Although it will be unacceptable to the Pakistan Army since an arrangement of this nature will nullify its dream of ‘conquering’ the whole of Kashmir and instead remain satisfied with only the moth-eaten ‘Azad’ Kashmir in a moth-eaten country – to use Mohammed Ali Jinnah’s description of Pakistan on the eve of partition – New Delhi can still insist that this is its final offer.
Its proviso will be: accept it or there will be no further talks. To Indians as also to the rest of the world, it will seem like a sensible solution after so many decades of bitterness and bloodshed if only because it will put an end to the unending tension in a region which is seen as a nuclear flashpoint.
India will also be able to tell the world that it is willing to forget the parliamentary injunction of recovering the “lost” portion of Kashmir for the sake of peace.

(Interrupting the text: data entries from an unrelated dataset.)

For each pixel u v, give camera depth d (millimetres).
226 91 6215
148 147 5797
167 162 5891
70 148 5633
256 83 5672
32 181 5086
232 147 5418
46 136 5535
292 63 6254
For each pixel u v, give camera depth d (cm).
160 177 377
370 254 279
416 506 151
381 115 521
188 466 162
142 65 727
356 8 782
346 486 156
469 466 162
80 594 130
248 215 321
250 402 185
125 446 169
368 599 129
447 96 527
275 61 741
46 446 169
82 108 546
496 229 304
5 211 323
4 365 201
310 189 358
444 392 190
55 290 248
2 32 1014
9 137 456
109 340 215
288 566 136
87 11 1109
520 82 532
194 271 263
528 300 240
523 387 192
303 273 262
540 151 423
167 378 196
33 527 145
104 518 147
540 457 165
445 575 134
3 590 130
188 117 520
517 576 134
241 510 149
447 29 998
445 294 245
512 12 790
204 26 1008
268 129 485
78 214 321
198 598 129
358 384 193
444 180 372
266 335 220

However, since the Pakistan army will be unwilling to accept the proposal as the unfinished business of the partition, in its eyes, will remain unfinished, its unflattering image of being the main hindrance to a settlement will be reinforced.
How will the average Pakistani respond? The jihadis are unlikely to stop sneaking across the border with the army’s and the ISI’s help to murder and create mayhem in India. But they will know, as will their patrons that their depredations will be in a vacuum, so to say, since their original purpose of snapping the lines of communication and thereby pressurizing India no longer exists.

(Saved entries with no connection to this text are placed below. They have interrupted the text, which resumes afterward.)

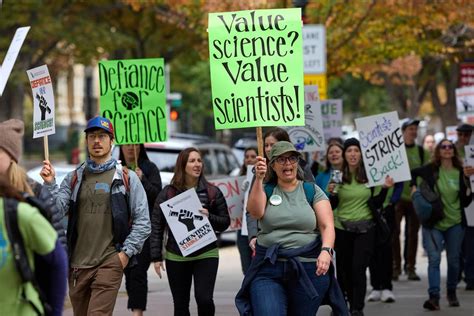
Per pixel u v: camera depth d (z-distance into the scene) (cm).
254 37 2086
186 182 2388
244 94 2088
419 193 3009
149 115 2748
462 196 3019
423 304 3125
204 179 2405
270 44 2086
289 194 1906
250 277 1894
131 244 2052
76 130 12688
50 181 2025
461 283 3766
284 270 1864
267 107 2081
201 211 2345
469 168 3002
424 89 9388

Their acts of terror, therefore, will only bring further disrepute to the Pakistan army and the ISI – staining their name which will be disconcerting to the vast majority of Pakistanis, to whom the jehadi rampages are likely to seem increasing meaningless.
It will become obvious that the Pakistan army and the ISI have painted themselves in a corner by taking an uncompromising stand on Kashmir. At one time, their position may have made sense when the Americans and West in general wanted India to concede some unspecified ground on Kashmir.
But by encouraging terrorism virtually worldwide and harbouring Osama bin Laden in a safe house near an army cantonment, the Pakistan army has shot itself in the foot. It must now be aware that it is chasing a mirage in Kashmir. There is no way that it can wrest what New Delhi regards as its integral part (“atoot ang”) from India either by direct military action, as in Kargil, or by sending jihadis across the border.
India, on its part, has little to lose, except suffer occasionally from the terrorist attacks which will induce Washington to keep urging Pakistan to rein in the terrorists – both the “good” ones like the anti-India Lashkar-e-Taiba and Jaish-e-Mohammed and the “bad” anti-Pakistan ones like Tehreek-e-Taliban.
Having made its final offer, India can afford to wait and focus its attention on the economy. It can even urge Pakistan to facilitate greater trade between the two countries even as Islamabad mulls over the offer on Kashmir.
But there will be no more dialogues of the deaf, as the India-Pakistan talks have sometimes been called, with the two sides going over the same points over and over again with little hope of moving forward.